Some highlights I found (which are not present in the trademarks of GPT-4/5 or Whisper):
“processing voice commands, and converting between text and speech”
“computer software for creating and generating voice and audio outputs based on natural language prompts, text, speech, visual prompts, images, and/or video”
“computer software for building digital voice assistants”
“computer software for generation of audio and/or voice in response to user prompts”
“computer software for use as an application programming interface (API)”
“computer software development tools for the development of voice service delivery and natural language understanding technology across global computer networks, wireless networks, and electronic communications networks”
I dunno- I think the strategy is to throw enough mud at the wall to see what sticks.
Since the cost is almost negligible for them, they’ll first try a standard character claim, and if that doesn’t go through they’ll just go for a special format claim. Some stuff is bound to make it through. Whether on legitimate grounds or through clerical oversight.

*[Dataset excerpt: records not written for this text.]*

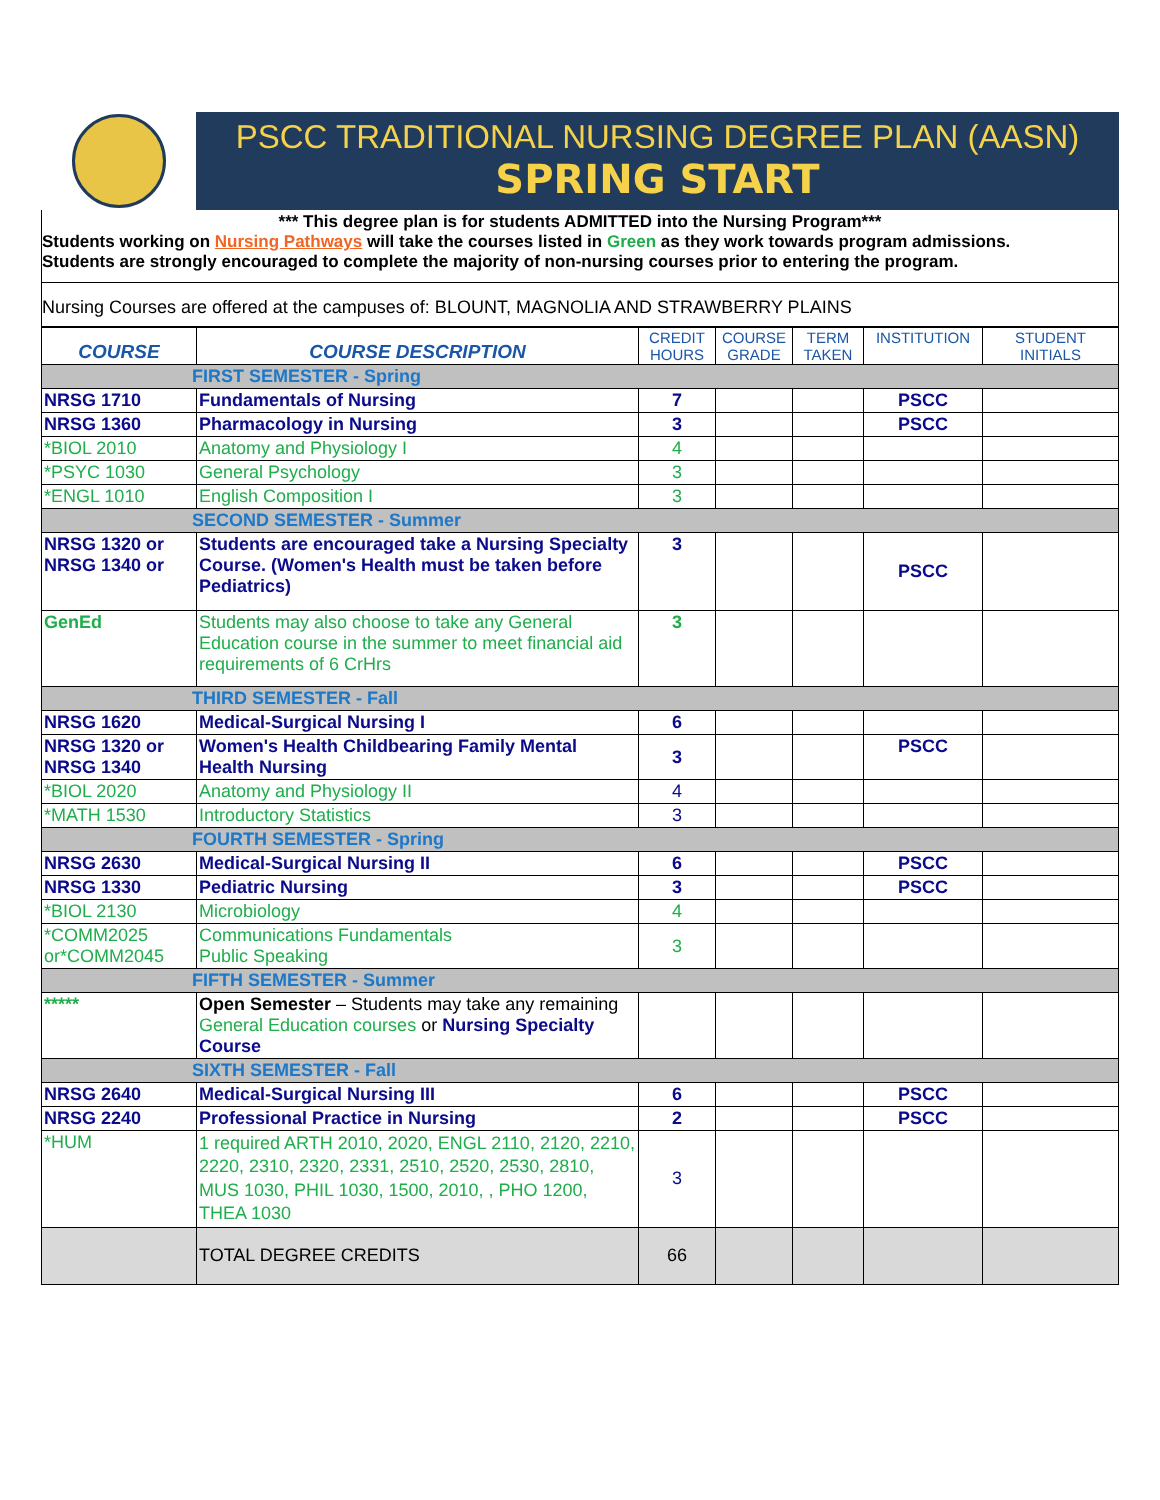PSCC TRADITIONAL NURSING DEGREE PLAN (AASN)
SPRING START
*** This degree plan is for students ADMITTED into the Nursing Program***
Students working on Nursing Pathways will take the courses listed in Green as they work towards program admissions.
Students are strongly encouraged to complete the majority of non-nursing courses prior to entering the program.
Nursing Courses are offered at the campuses of: BLOUNT, MAGNOLIA AND STRAWBERRY PLAINS
| COURSE | COURSE DESCRIPTION | CREDIT HOURS | COURSE GRADE | TERM TAKEN | INSTITUTION | STUDENT INITIALS |
| --- | --- | --- | --- | --- | --- | --- |
| FIRST SEMESTER - Spring | | | | | | |
| NRSG 1710 | Fundamentals of Nursing | 7 | | | PSCC | |
| NRSG 1360 | Pharmacology in Nursing | 3 | | | PSCC | |
| *BIOL 2010 | Anatomy and Physiology I | 4 | | | | |
| *PSYC 1030 | General Psychology | 3 | | | | |
| *ENGL 1010 | English Composition I | 3 | | | | |
| SECOND SEMESTER - Summer | | | | | | |
| NRSG 1320 or NRSG 1340 or | Students are encouraged take a Nursing Specialty Course. (Women's Health must be taken before Pediatrics) | 3 | | | PSCC | |
| GenEd | Students may also choose to take any General Education course in the summer to meet financial aid requirements of 6 CrHrs | 3 | | | | |
| THIRD SEMESTER - Fall | | | | | | |
| NRSG 1620 | Medical-Surgical Nursing I | 6 | | | | |
| NRSG 1320 or NRSG 1340 | Women's Health Childbearing Family Mental Health Nursing | 3 | | | PSCC | |
| *BIOL 2020 | Anatomy and Physiology II | 4 | | | | |
| *MATH 1530 | Introductory Statistics | 3 | | | | |
| FOURTH SEMESTER - Spring | | | | | | |
| NRSG 2630 | Medical-Surgical Nursing II | 6 | | | PSCC | |
| NRSG 1330 | Pediatric Nursing | 3 | | | PSCC | |
| *BIOL 2130 | Microbiology | 4 | | | | |
| *COMM2025 or*COMM2045 | Communications Fundamentals Public Speaking | 3 | | | | |
| FIFTH SEMESTER - Summer | | | | | | |
| ***** | Open Semester – Students may take any remaining General Education courses or Nursing Specialty Course | | | | | |
| SIXTH SEMESTER - Fall | | | | | | |
| NRSG 2640 | Medical-Surgical Nursing III | 6 | | | PSCC | |
| NRSG 2240 | Professional Practice in Nursing | 2 | | | PSCC | |
| *HUM | 1 required ARTH 2010, 2020, ENGL 2110, 2120, 2210, 2220, 2310, 2320, 2331, 2510, 2520, 2530, 2810, MUS 1030, PHIL 1030, 1500, 2010, , PHO 1200, THEA 1030 | 3 | | | | |
| | TOTAL DEGREE CREDITS | 66 | | | | |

I’m really looking forward to this. I have been using the hands-free while driving and it’s really nice.
My mother is also legally blind and calls me to help her find the right spice. I would love for her to be able to have an Assistant in her life to help her find things and read back recipes that she’s found.
I know there’s Be My Eyes or whatever but it low-key just does not work.
All the current big names such as Google Home are utter trash bordering on abandon ware.
I can’t wait to see what they’re cooking. It does feel like OpenAI is going towards the physical side of things soon. Life-like robots when?
My best guess is that it could be for a voice chat completion engine/model. This would drastically reduce the time between user speaking and the audio response received, which right now involves transcription, chat completion, and finally TTS.
A couple of thing that continue to worry me about OpenAI:
Ongoing secrecy around roadmap, secrecy around datasets used. I get that they choose to interpret “Open” as not meaning open source, and that’s fine, but what is exactly open here? Almost nothing. They don’t do anything different than any non-open commercial service. I feel that is bound to lead to problems eventually.
It’s a global service for a small world but the level of American bias in the products is quite astounding. For example, all the current voices are very American (except for a UK one). Even just with English there are many accents around the world. I really hope that changes in the new voice projects and that the voice choices are completely customisable and inclusive.